When your agents are doing execution, the humans you keep had better be excellent at the one thing agents cannot do: recognizing novel failure before it kills you. That makes the composition of your small human core more consequential, not less.
Vinod Khosla's gene pool engineering framework starts with a brutal prior step most founders skip: writing down every assumption that, if wrong, ends the company. Only after that list exists do you ask who belongs on the team — and the answer is whoever has personally retired that specific class of risk before, in a prior life, under real pressure. A résumé signals capability in the abstract; a gene pool slot signals that a particular failure mode has already been survived and understood by someone in the room.
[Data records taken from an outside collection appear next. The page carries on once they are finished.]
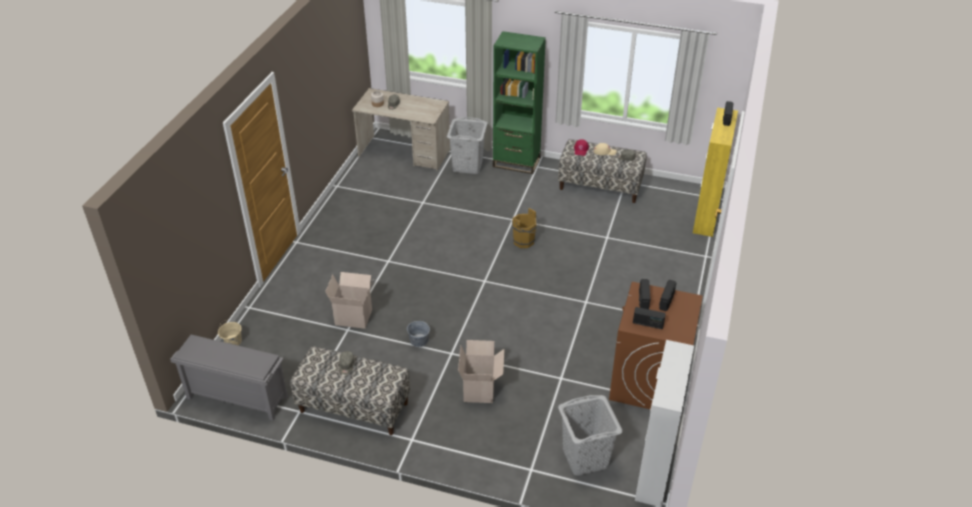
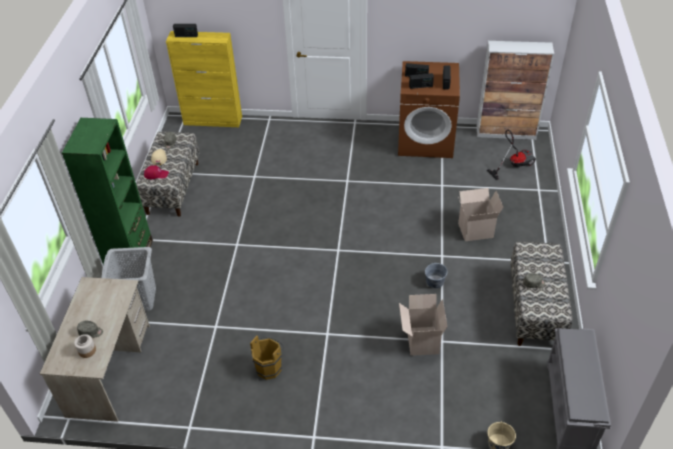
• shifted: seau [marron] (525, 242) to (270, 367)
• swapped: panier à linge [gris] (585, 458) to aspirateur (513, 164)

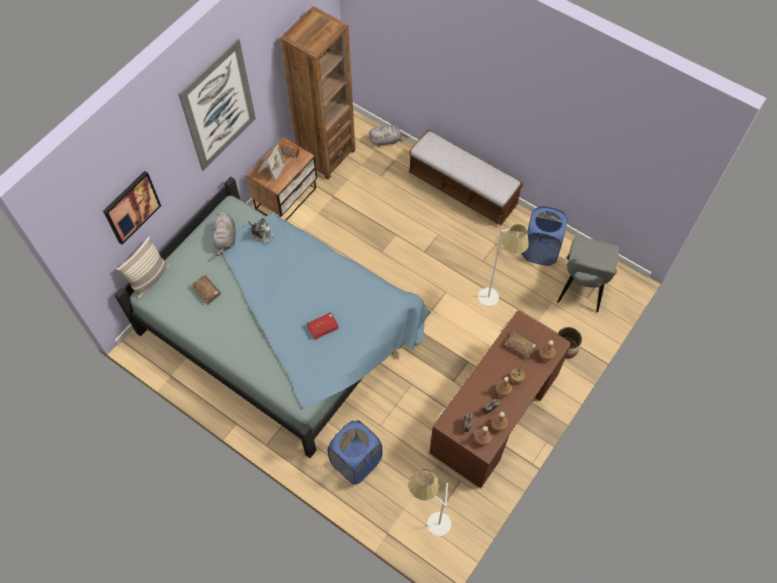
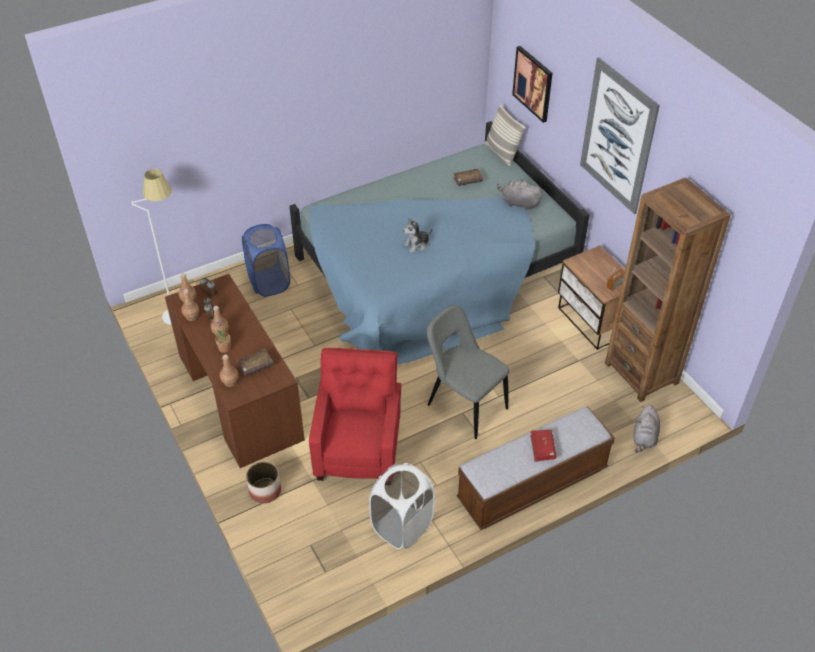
• gone: cadre photo (270, 169)
• repainted: panier à linge [bleu] (540, 251) to panier à linge [blanc] (402, 526)
• shifted: peluche (262, 234) to (417, 245)
• swapped: lampadaire [blanc] (495, 303) to fauteuil [rouge] (359, 449)
• shifted: chaise [gris] (581, 288) to (464, 405)
• shifted: livre [rouge] (323, 327) to (542, 448)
When agents handle the execution layer, the risk register shifts in character — fewer risks about shipping speed, far more about trust collapse, model drift, and edge-case judgment under ambiguity. That means your gene pool analysis should now explicitly list those categories: who on your human core has navigated a trust breach in an automated system, who has managed regulatory exposure on opaque outputs, who has rebuilt confidence with a customer after an agent went sideways. The humans you are engineering into the team are not there to outpace the agents; they are there to have retired the failure modes the agents cannot see coming.
- Start every hiring conversation from the risk register, not the job description
- map each open role to a specific existential assumption your venture is still carrying
- in an agent-native company the most valuable gene pool slots are often the ones that look least like traditional operators.